Brown, who is No. 20 on our list of Tucson’s Top 100 Sports Figures of the last 100 years, became so successful and so well respected that in the spring of 1969 Arizona athletic director Dick Clausen offered him a chance to be the first Black head coach at the major-college level. But Brown declined and instead became the head football coach at new Cholla High School.

He became the first Black head coach at a Tucson high school.

Brown’s road to the Pima County Sports Hall of Fame, Class of 1992, began while serving at the San Diego Marine Corps Recruiting Depot in the early 1950s. He became an all-service lineman, impressing his coach, Joe Stribling, so much that Stribling phoned his former coach at Hardin-Simmons University, Warren Woodson, who had just become the head coach at Arizona.

β€œJoe told me that Ed Brown could play for anybody, Notre Dame or USC, but that they weren’t recruiting him because he was (Black),” Woodson told me. β€œWell, that didn’t stop me. We only had one other Black player at Arizona, but Joe said Ed was the kind of guy who would be a team leader.”

Was he ever.

Brown started his first game as an Arizona freshman, in 1954, as well as all 40 games he played as a Wildcat. He rarely came off the field, playing guard and linebacker, becoming an All-Border Conference selection.

His main job was to clear a path for Art Luppino; the β€œCactus Comet” would lead the NCAA in rushing in 1954 and 1955.

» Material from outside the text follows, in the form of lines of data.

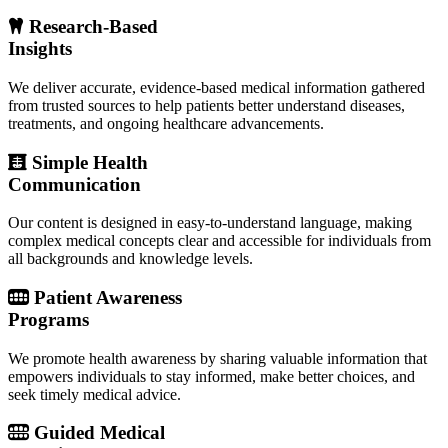
Research-Based
Insights
We deliver accurate, evidence-based medical information gathered
from trusted sources to help patients better understand diseases,
treatments, and ongoing healthcare advancements.
Simple Health
Communication
Our content is designed in easy-to-understand language, making
complex medical concepts clear and accessible for individuals from
all backgrounds and knowledge levels.
Patient Awareness
Programs
We promote health awareness by sharing valuable information that
empowers individuals to stay informed, make better choices, and
seek timely medical advice.
Guided Medical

β€œYou’d never see Ed sweat,” Luppino told me. β€œHe was a leader under some difficult circumstances. I never met a better gentleman.”

Upon graduation, Brown was offered $7,000 to play for the Cleveland Browns but chose to stay in Tucson and pursue a more secure path as an educator. He was quickly hired by Pueblo High football coach Lou Farber, who made Brown his defensive coordinator. Together, Farber and Brown led Pueblo to the 1961 state championship and the 1967 state finals.

Ed Brown talks about coach Lou Farber during a memorial service for his longtime friend and colleague in 2002.

The union between Farber and Brown was so strong that when Cholla offered Brown its head coaching job in '69, Farber attempted to keep Brown at Pueblo.

β€œI would’ve stepped down and been Ed’s assistant if he wanted,” Farber told the Star. β€œHe can coach at UA β€” they want him β€” but he wanted to work with youngsters.”

Coaching football at Cholla was one of the most difficult assignments in Southern Arizona prep football, then and now. Over 18 seasons, Brown’s Chargers went 91-98-2. The impact he made on young men was so strong that his record came off as more like 191-98-2. Upon his retirement, Cholla named its football facility Ed Brown Stadium.

β€œBesides my dad, Ed had the most influence in my life,” said Curly Santa Cruz, an all-city standout at Pueblo in the early '60s. β€œHe’s a man of high character.”

Santa Cruz should know. He became a coaching rival of Brown’s and did so well that Pueblo’s football stadium is now named Curly Santa Cruz Stadium.

Brown retired from coaching in 1988. He died of leukemia in 2012.